→ **Provided passage**:
········

Was CoreWeave's $9 Billion Enough for Core Scientific?

Maybe Core Scientific was right. About a year ago, the company rebuffed CoreWeave's offer of $5.75 per share, cash, a valuation of around $1 billion.
On Monday, Core Scientific said yes to a new deal, valued at around $9 billion in CoreWeave stock, or roughly twice Core Scientific's market cap. The deal is due to close in the fourth quarter.
A great outcome, right? Core Scientific investors disagreed. Its shares fell nearly 18% on NASDAQ yesterday, to $14.83, after the deal was announced. CoreWeave's stock fell too, roughly 3%.
GPU Contenders
Both companies are in the business of offering GPUs as a service. CoreWeave is larger, with a footprint of 32 datacenters and counting (including capacity taken out at Core Scientific), and its IPO in March drew fanfare and headlines (and some deserved skepticism).
Core Scientific, which operates nine datacenter sites in the US, has a bumpier story. The company was founded to serve cryptocurrency miners, as was CoreWeave, and went public in 2022 via a SPAC merger. That went poorly; by year's end, the company had filed for Chapter 11 bankruptcy protection. Core Scientific re-emerged on NASDAQ at the start of 2024.
As noted above, CoreWeave also became a Core Scientific customer. That relationship got supercharged with a 12-year contract announced in June. Including an option that CoreWeave exercised in October, the deal represented $8.7 billion in revenues, cumulatively, for Core Scientific. (Core Scientific's Q1 earnings call in May upped that figure to more than $10 billion, not including power charges that are passed through to CoreWeave.)
The acquisition would evaporate those revenues, as The Information pointed out. Shareholders who had seen the stock rise from a $6.21 twelve-month low in June won't get to see that 12-year contract play out.

········

→ **Set of tasks**:
1. According to the article on CoreWeave's deal for Core Scientific, how many datacenter sites does Core Scientific operate in the US?
2. Reproduce the passage of the article on CoreWeave's deal for Core Scientific that runs from "GPU Contenders" up to and including "start of 2024.".

→ **Data section**:
········

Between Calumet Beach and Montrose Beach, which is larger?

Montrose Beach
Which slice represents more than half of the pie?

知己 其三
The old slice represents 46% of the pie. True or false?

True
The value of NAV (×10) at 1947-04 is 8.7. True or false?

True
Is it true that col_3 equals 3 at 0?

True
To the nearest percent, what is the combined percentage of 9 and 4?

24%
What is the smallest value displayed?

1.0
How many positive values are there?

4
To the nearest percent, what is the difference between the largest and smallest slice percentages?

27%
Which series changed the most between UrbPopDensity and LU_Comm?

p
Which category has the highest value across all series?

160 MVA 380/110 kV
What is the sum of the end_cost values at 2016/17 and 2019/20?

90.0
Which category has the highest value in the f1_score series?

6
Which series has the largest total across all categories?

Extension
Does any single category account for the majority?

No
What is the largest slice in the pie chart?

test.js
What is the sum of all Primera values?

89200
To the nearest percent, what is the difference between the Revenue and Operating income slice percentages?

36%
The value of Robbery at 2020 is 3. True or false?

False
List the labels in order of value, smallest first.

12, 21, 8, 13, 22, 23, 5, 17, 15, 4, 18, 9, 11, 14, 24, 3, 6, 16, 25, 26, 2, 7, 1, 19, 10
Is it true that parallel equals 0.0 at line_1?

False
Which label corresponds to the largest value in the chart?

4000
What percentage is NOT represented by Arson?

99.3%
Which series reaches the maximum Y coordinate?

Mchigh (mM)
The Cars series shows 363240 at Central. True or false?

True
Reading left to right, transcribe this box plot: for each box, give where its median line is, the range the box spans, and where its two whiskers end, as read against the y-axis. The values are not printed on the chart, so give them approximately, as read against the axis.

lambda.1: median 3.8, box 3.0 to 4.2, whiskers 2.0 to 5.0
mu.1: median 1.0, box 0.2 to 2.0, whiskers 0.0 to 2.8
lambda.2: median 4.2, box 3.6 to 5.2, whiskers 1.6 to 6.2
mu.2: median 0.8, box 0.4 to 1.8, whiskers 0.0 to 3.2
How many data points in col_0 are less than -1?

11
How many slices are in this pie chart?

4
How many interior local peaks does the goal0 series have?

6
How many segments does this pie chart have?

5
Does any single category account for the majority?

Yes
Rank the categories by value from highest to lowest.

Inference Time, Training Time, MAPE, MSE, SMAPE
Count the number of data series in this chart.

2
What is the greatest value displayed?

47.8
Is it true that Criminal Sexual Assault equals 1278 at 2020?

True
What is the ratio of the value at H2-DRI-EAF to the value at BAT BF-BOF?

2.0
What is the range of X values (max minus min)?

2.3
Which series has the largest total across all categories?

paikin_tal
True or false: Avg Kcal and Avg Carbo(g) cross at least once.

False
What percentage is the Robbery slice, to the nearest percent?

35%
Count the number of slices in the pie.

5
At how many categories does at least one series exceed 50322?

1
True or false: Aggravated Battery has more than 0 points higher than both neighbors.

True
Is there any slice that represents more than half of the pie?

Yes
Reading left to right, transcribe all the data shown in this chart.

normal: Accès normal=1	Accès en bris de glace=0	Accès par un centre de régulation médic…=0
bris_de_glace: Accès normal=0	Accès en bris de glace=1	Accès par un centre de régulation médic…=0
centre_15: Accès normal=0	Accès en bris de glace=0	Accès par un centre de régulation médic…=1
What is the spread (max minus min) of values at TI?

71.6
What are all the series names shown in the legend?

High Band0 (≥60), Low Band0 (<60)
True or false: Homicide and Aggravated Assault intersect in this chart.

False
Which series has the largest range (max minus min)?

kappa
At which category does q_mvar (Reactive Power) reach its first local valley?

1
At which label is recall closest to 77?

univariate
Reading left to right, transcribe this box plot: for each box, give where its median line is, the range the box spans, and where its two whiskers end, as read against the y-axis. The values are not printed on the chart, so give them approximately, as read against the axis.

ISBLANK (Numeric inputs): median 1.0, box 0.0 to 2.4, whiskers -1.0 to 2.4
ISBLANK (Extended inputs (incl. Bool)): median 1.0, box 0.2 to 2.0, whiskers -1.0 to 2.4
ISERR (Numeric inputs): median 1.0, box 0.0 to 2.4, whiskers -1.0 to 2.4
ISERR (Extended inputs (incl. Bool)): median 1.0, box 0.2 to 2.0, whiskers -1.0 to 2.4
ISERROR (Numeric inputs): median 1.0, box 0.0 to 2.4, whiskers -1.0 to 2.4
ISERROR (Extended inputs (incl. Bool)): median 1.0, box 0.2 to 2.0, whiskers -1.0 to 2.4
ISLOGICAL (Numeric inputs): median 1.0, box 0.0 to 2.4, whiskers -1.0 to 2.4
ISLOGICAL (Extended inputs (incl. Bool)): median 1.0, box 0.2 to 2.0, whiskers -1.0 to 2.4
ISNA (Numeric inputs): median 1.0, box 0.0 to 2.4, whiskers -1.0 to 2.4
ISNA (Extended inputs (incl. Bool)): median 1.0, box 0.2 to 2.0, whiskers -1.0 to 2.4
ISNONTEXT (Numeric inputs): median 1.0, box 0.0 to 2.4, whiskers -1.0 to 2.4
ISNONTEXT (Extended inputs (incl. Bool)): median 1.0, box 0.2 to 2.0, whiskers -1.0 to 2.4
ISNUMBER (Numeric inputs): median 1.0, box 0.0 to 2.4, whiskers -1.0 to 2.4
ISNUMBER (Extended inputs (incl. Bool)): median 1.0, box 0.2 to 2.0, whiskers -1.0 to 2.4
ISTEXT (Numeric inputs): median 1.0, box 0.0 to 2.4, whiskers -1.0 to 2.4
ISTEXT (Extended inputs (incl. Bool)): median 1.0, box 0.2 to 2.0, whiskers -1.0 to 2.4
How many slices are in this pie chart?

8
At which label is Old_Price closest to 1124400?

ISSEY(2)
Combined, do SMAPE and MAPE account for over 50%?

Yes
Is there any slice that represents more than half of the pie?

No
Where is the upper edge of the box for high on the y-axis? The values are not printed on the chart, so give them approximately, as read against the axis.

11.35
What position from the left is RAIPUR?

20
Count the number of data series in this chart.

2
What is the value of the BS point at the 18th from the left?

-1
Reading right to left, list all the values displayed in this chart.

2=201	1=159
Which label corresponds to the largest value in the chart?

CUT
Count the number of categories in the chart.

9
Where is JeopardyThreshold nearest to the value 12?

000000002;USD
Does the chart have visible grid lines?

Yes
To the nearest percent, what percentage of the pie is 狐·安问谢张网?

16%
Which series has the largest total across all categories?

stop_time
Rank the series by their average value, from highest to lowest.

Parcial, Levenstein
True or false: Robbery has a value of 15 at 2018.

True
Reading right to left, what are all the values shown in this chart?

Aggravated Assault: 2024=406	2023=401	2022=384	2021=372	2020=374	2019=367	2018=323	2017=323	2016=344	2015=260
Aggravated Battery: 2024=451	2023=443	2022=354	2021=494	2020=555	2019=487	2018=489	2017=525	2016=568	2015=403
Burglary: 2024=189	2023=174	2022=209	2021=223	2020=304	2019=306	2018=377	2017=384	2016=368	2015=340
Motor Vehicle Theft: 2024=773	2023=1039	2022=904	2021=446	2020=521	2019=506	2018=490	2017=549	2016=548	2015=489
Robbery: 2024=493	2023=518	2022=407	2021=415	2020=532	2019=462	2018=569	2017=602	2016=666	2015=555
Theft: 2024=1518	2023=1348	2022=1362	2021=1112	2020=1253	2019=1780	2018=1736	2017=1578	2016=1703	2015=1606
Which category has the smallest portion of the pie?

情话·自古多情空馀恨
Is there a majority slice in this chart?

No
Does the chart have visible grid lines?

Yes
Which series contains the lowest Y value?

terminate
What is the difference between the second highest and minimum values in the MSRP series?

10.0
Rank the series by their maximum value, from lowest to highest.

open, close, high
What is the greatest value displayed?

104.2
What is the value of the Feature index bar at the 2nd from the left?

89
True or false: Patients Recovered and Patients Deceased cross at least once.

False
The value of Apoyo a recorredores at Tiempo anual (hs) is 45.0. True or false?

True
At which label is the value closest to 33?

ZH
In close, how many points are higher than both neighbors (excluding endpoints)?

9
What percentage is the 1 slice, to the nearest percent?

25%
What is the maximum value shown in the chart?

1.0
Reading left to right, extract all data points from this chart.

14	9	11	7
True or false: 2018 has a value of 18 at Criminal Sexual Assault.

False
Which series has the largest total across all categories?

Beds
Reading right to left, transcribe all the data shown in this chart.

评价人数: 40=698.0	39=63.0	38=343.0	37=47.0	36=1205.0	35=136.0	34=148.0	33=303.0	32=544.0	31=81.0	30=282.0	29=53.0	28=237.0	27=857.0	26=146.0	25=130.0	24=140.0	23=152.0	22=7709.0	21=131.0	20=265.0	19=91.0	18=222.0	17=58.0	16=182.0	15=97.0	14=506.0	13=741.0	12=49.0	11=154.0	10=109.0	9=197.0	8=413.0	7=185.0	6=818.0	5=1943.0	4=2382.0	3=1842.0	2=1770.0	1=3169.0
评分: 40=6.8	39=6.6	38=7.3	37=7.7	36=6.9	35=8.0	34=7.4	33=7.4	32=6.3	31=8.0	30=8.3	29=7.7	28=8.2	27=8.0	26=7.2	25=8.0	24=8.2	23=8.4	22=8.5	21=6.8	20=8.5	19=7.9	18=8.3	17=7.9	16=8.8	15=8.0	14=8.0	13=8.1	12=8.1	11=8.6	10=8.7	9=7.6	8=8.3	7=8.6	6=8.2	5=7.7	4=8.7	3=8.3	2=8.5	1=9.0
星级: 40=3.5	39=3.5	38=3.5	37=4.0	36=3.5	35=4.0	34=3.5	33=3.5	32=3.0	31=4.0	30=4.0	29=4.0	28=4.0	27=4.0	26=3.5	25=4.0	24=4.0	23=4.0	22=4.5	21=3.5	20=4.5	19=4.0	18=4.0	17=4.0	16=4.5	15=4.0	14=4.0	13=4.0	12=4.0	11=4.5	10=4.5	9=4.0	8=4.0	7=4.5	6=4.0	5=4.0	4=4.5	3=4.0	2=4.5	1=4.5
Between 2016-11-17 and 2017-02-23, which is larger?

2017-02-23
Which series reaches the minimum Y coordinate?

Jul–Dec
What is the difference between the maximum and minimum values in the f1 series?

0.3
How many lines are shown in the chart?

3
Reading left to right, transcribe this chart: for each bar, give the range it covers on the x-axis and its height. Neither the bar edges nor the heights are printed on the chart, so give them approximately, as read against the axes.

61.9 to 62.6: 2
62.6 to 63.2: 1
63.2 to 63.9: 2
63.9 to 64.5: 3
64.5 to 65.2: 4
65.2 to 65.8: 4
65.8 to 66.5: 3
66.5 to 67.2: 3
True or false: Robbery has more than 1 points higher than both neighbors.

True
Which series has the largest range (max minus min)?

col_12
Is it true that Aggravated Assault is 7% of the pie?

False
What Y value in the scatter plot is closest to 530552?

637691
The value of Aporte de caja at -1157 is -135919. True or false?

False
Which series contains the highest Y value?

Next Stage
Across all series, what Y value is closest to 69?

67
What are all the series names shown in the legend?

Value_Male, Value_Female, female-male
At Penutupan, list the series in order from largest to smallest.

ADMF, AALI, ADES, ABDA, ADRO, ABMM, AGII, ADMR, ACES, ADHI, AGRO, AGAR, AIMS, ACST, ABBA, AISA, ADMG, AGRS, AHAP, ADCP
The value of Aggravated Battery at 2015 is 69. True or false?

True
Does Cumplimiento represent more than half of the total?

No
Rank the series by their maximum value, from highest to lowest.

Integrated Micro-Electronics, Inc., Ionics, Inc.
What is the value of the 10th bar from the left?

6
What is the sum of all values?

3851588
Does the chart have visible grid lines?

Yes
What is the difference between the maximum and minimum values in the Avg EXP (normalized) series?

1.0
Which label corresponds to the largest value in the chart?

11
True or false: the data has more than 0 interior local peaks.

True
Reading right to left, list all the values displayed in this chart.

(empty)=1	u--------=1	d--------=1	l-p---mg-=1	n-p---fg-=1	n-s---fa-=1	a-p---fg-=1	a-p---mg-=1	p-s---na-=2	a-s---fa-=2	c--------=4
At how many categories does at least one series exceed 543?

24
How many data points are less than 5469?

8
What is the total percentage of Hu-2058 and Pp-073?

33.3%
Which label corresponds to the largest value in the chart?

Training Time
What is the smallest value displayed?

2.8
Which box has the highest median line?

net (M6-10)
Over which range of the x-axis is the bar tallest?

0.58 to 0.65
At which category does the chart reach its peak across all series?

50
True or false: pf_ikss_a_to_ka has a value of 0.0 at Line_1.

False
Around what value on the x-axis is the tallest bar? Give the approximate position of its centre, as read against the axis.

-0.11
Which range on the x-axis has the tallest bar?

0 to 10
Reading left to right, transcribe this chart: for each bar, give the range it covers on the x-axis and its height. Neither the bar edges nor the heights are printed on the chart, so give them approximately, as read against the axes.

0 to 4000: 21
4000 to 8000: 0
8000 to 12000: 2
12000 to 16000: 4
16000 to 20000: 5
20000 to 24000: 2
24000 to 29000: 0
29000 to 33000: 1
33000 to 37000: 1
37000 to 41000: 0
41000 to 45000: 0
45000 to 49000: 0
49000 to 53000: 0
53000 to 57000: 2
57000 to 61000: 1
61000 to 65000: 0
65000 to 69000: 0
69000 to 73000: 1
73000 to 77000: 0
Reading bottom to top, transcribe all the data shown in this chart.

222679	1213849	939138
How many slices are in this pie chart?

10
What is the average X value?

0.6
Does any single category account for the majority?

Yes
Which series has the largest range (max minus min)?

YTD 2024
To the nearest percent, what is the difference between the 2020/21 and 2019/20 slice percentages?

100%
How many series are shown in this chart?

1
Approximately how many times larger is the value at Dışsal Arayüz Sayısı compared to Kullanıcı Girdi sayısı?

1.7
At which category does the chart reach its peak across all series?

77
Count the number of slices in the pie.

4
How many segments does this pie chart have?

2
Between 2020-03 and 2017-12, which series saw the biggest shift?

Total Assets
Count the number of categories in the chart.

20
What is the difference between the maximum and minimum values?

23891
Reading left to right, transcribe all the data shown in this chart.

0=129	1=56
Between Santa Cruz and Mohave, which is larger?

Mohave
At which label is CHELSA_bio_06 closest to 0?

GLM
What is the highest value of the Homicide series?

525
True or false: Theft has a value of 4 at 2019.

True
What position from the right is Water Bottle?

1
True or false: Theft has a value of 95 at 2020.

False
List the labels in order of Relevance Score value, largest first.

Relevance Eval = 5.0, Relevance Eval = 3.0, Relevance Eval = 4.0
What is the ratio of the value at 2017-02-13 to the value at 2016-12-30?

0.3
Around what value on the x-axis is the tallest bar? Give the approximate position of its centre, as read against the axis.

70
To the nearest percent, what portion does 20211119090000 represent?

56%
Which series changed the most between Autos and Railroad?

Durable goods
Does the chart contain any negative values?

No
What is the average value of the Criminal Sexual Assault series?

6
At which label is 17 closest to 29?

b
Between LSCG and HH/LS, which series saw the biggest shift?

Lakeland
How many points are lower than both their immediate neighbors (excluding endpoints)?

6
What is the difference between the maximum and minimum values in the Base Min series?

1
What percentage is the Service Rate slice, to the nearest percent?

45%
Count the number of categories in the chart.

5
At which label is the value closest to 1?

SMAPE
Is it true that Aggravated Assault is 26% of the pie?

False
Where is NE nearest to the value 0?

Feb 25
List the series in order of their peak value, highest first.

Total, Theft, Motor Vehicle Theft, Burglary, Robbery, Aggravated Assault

········

→ **Task-by-task solutions**:
1. Nine.

2.
GPU Contenders
Both companies are in the business of offering GPUs as a service. CoreWeave is larger, with a footprint of 32 datacenters and counting (including capacity taken out at Core Scientific), and its IPO in March drew fanfare and headlines (and some deserved skepticism).
Core Scientific, which operates nine datacenter sites in the US, has a bumpier story. The company was founded to serve cryptocurrency miners, as was CoreWeave, and went public in 2022 via a SPAC merger. That went poorly; by year's end, the company had filed for Chapter 11 bankruptcy protection. Core Scientific re-emerged on NASDAQ at the start of 2024.